On 28 September 2020, the Bank of England (BoEannounced that both it and the FCA support and encourage liquidity providers in the sterling swaps market to adopt new quoting conventions for inter-dealer trading based on SONIA instead of LIBOR from 27 October 2020. The intention is to facilitate the further shift in market liquidity toward SONIA swaps, bringing benefits for a wide range of end users and other market participants as they move away from use of LIBOR.

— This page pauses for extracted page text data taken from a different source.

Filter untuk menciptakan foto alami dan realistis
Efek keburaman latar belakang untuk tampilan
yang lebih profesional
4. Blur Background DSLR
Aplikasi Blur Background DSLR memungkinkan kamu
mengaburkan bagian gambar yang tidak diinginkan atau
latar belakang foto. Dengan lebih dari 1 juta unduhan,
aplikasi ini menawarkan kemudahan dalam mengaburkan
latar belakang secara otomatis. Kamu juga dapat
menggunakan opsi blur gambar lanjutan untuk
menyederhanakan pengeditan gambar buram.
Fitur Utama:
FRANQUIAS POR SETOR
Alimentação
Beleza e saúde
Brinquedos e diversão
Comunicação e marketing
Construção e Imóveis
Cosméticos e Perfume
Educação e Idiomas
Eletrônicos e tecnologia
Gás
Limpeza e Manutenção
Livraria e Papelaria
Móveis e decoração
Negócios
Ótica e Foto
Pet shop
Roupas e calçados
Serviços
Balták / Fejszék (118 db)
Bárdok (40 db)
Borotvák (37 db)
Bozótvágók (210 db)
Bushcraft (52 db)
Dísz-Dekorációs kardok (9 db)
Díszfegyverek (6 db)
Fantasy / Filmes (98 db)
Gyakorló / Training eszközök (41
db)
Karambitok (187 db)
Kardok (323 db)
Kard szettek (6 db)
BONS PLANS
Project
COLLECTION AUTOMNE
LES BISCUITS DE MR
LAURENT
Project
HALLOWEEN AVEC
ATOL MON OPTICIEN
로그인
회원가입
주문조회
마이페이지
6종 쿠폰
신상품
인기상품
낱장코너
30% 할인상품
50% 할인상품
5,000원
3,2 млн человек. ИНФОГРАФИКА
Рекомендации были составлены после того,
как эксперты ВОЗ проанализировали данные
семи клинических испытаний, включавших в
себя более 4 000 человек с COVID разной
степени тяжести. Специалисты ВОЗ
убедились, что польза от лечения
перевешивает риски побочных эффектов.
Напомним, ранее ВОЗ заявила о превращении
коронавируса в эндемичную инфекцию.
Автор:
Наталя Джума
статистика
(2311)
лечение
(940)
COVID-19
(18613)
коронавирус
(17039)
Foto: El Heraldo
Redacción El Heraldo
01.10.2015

The BoE explains that the proposed change will involve interdealer brokers (IDBs) moving the primary basis of their pricing screens and curve construction for interest rate swaps from GBP LIBOR to SONIA. Currently, SONIA swaps are priced by default by reference to a LIBOR swap adjusted by the LIBOR-SONIA basis. The change would mean that SONIA swaps would be the primary pricing point. LIBOR swaps would be priced by reference to SONIA swaps adjusted by the LIBOR-SONIA basis. The same change would be made in the primary trading of swaps against bond futures in sterling markets, such that the default pricing will show SONIA swaps relative to gilt futures. Where participants currently trade LIBOR forward rate agreements (FRAs), the default trade structure would change to LIBOR Single Period Swaps (SPS). These two trading structures fulfil similar economic functions, but use of SPS provides much greater compatibility with the fallback approach expected to be introduced through ISDA documentation for derivative markets.

The BoE further explains that the changes will not prohibit trading in GBP LIBOR swaps, but they will mean that the primary source of pricing and liquidity will switch from GBP LIBOR swaps to SONIA swaps. This, in turn, should encourage a greater proportion of swap trading volumes to switch to SONIA.